---------- Document section
About the Role
Mindshift Analytics is looking for a Data Scientist to join our team. This is an Entry-Level, Full-time position focused on Engineering and Information Technology within the Software Development industry.
Responsibilities and Skills
The ideal candidate will possess a strong set of skills related to data management, analysis, and visualization. Key responsibilities and required skills include:
- Data Ingestion: Implement and manage data ingestion from IoT sensors, ensuring efficient and reliable data flow.
- ETL Pipeline Management: Design and maintain ETL pipelines using MQTT, REST API, and TCP socket programming, ensuring data integrity.
- Data Munging: Perform data transformation and preparation using either R or Python, with a working knowledge of the second language.
- UI/UX Development for Data Visualization: Develop web server-based UI/UX for data visualization, preferably using R Shiny, creating interactive visual tools.
- Inter-working of Python and R: Integrate and leverage functionalities between Python and R environments for seamless data processing.
- Time Series Data Analysis: Conduct time series data classification to identify patterns and anomalies. Develop algorithms for classification problems in temporal data.
- API Endpoint Creation: Develop API endpoints for data access and integration, ensuring secure and efficient data exchange with partners.
- Custom Report Development: Generate custom reports from diverse raw data sources, tailored to specific client needs. Experience with interactive report generation.
- Data Cleaning: Implement data cleaning techniques, including spike removal and noise reduction, to ensure data quality.
- Data Pipeline Management: Oversee the data pipeline lifecycle, from ingestion to visualization, focusing on efficiency and scalability. Proficiency in MariaDB / MySQL for database management and querying.
- Docker / Kubernetes: Deploying and managing containerized applications at scale in cloud environments.
Preferred Experience
Experience with at least one of the following big data technologies will be highly preferred:
- Databricks Interface with R: Databricks native integration with Posit Workbench. Databricks clusters and the Unity Catalog via the sparklyr and pysparklyr packages.
- RHIPE: R with Hadoop for big data analytics using MapReduce.
- Apache Spark with SparkR: Scalable data processing framework with an R interface for large-scale data analysis.
- DBI (Database Interface) with R: Communication between R and various relational database management systems.
- Google BigQuery
--------------------
**Problems to solve:**
1) In the job posting, which tool is preferred for building the web server-based UI/UX for data visualization?
2) Quote the job posting word for word, starting with "- Docker / Kubernetes: Deploying" and going on through "and pysparklyr packages.".
---------- Stored data
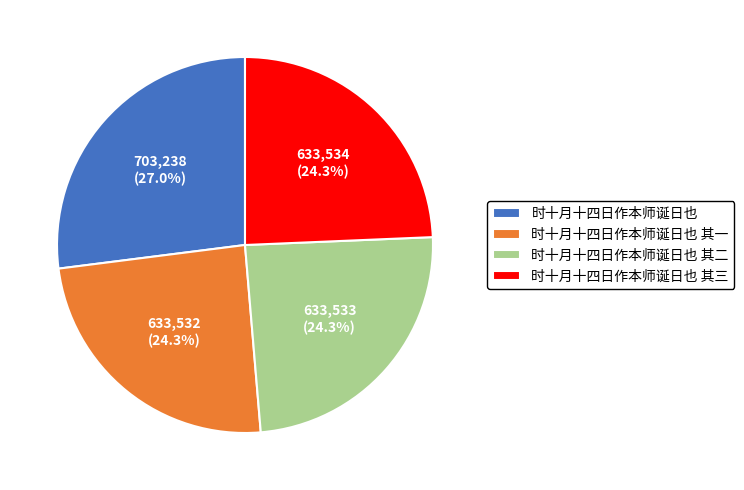

Between 时十月十四日作本师诞日也 and 时十月十四日作本师诞日也 其一, which is larger?

时十月十四日作本师诞日也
--------------------
**Responses by task:**
1) R Shiny

2)
- Docker / Kubernetes: Deploying and managing containerized applications at scale in cloud environments.
Preferred Experience
Experience with at least one of the following big data technologies will be highly preferred:
- Databricks Interface with R: Databricks native integration with Posit Workbench. Databricks clusters and the Unity Catalog via the sparklyr and pysparklyr packages.